IPA-predicted upstream regulators were annotated with respective targeting drugs and compounds to elucidate potential useful therapies in SARS-CoV2. Drugs targeting gene products of interest by both direct and indirect targeting mechanisms were sourced by Combined Lupus Treatment Scoring (CoLTS)-scored drugs73, the Connectivity Map via the drug repurposing tool, DrugBank, and literature mining. Similar methods were employed to determine information about drugs and compounds, including mechanism of action and stage of clinical development. The drug repurposing tool was accessed at clue.io/repurposing-app.

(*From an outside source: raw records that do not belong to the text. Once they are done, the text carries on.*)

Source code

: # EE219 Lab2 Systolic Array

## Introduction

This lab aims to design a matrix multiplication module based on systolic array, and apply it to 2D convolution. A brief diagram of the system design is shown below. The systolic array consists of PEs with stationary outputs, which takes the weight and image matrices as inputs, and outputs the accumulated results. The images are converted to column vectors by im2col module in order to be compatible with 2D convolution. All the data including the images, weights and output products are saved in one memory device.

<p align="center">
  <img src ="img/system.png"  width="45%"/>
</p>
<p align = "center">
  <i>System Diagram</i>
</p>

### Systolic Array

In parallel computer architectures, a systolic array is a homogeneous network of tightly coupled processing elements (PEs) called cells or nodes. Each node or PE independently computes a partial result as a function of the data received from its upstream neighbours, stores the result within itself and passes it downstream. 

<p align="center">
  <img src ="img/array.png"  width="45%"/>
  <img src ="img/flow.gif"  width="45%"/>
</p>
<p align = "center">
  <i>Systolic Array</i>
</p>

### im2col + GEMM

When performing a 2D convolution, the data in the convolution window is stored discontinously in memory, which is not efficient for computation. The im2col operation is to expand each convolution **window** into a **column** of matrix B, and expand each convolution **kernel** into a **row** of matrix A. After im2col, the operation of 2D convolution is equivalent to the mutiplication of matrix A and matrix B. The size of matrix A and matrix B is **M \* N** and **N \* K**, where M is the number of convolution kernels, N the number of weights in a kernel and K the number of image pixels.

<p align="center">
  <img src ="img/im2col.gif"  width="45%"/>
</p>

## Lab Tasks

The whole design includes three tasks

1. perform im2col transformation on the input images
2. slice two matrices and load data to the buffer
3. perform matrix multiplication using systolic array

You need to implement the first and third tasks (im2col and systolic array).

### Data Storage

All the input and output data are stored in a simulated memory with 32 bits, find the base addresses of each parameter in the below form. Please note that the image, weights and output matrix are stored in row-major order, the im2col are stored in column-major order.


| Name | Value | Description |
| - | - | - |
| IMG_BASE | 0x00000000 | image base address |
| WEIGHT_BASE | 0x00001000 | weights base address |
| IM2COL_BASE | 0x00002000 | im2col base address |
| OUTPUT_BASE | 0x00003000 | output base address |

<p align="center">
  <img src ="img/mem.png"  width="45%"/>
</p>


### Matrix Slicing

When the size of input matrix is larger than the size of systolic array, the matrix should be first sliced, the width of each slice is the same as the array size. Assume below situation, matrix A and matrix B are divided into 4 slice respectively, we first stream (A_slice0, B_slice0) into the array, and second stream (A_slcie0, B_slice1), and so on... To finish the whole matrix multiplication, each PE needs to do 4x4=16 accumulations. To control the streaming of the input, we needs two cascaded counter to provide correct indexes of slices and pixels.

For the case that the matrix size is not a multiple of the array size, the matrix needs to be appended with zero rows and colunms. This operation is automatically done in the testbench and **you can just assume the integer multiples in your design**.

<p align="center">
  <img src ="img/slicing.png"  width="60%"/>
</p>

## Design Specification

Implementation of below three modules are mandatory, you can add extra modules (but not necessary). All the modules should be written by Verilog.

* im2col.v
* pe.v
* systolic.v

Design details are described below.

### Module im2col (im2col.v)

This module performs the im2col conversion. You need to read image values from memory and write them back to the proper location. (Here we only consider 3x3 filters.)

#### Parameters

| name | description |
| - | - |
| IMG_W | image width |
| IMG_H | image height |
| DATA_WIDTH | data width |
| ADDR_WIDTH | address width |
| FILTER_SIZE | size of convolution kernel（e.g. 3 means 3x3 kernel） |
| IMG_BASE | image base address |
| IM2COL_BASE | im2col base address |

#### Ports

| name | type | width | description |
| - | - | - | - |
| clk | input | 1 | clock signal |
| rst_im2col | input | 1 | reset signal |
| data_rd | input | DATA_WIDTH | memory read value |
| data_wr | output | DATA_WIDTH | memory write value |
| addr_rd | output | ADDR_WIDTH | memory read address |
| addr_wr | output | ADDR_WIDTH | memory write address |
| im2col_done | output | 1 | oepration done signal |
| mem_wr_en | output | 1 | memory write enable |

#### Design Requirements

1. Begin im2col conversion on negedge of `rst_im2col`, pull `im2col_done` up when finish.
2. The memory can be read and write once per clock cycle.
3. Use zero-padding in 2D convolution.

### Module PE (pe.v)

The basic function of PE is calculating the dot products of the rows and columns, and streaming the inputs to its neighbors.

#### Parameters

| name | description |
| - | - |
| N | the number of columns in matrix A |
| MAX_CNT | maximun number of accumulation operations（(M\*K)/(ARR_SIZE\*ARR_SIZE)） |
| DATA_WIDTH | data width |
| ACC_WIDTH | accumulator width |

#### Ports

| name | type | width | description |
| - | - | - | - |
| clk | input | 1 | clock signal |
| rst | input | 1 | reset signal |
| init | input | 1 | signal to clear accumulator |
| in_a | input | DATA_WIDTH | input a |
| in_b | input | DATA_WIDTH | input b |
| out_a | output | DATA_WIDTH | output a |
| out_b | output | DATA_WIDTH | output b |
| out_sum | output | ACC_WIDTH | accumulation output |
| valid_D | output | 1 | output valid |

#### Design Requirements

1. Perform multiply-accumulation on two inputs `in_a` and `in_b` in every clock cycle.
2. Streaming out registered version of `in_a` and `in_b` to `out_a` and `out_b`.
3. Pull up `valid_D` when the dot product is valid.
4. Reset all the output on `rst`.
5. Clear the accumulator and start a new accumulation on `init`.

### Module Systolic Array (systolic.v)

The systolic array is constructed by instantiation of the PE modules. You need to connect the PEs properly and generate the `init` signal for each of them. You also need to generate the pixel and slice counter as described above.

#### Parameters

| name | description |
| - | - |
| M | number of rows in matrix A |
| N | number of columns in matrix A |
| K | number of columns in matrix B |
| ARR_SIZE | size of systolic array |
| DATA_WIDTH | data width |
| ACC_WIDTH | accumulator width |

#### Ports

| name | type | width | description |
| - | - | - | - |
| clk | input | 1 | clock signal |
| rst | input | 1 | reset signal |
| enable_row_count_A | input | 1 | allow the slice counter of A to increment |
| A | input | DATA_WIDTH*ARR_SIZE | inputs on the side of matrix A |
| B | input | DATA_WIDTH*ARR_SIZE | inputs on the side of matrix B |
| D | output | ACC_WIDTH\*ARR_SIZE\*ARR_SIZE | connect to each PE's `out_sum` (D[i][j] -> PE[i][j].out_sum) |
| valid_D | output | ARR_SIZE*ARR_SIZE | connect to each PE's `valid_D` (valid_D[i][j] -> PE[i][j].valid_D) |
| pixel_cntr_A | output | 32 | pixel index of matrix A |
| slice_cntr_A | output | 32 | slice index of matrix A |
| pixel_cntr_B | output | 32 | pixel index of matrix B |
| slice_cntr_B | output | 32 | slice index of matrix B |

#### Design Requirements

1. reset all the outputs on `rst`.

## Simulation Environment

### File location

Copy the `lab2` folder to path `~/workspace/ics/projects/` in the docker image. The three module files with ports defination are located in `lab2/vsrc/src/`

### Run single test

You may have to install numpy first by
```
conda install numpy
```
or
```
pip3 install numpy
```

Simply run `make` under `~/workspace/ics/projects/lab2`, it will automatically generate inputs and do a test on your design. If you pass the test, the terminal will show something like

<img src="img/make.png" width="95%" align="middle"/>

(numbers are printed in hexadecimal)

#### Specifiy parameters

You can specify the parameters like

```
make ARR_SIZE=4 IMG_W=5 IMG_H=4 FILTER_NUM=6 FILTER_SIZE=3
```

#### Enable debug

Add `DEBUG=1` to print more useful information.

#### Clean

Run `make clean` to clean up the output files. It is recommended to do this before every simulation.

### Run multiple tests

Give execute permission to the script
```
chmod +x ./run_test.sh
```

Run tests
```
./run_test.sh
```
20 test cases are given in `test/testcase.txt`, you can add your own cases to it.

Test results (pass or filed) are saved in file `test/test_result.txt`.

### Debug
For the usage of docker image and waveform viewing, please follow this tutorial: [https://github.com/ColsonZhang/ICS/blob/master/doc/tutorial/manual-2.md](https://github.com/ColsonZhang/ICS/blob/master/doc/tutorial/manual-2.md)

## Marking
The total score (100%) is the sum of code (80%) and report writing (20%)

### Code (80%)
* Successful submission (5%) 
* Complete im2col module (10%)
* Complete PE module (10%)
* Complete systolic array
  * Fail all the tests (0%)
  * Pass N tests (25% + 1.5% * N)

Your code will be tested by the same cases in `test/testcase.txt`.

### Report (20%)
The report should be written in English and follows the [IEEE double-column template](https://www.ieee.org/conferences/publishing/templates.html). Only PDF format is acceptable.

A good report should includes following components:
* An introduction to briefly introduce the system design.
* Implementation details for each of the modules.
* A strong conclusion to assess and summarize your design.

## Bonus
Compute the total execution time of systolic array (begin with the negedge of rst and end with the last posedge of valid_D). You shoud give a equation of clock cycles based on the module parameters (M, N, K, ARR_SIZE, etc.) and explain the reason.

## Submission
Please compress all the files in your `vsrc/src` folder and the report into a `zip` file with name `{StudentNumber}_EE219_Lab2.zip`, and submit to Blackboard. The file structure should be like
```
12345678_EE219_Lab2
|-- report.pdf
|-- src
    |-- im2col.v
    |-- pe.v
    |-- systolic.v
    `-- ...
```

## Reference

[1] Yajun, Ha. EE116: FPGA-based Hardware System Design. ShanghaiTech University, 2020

Analysis of COVID-19 PBMC, lung, and BAL DEG profiles via CLUE

DEGs from PBMC-CoV2 vs. PBMC-CTL, Lung-CoV2 vs. Lung-CTL, and BAL-CoV2 vs. PBMC-CoV2 were used as input for the CMaP and LINCS Unified Environment (CLUE) cloud-based connectivity map analysis platform (https://clue.io/connectopedia/). Top upregulated and downregulated DEGs from each signature as determined by magnitude of log2 fold change were sequentially entered into CLUE until 150 of each were accepted for analysis to determine drugs, compounds, small molecules, and other perturbagens that mimic or oppose the uploaded COVID-19 gene expression signatures. Resultant drugs and compounds with negative connectivity scores in the [− 75, − 100] range were analyzed to include results with high confidence of antagonizing COVID-19 gene expression profiles.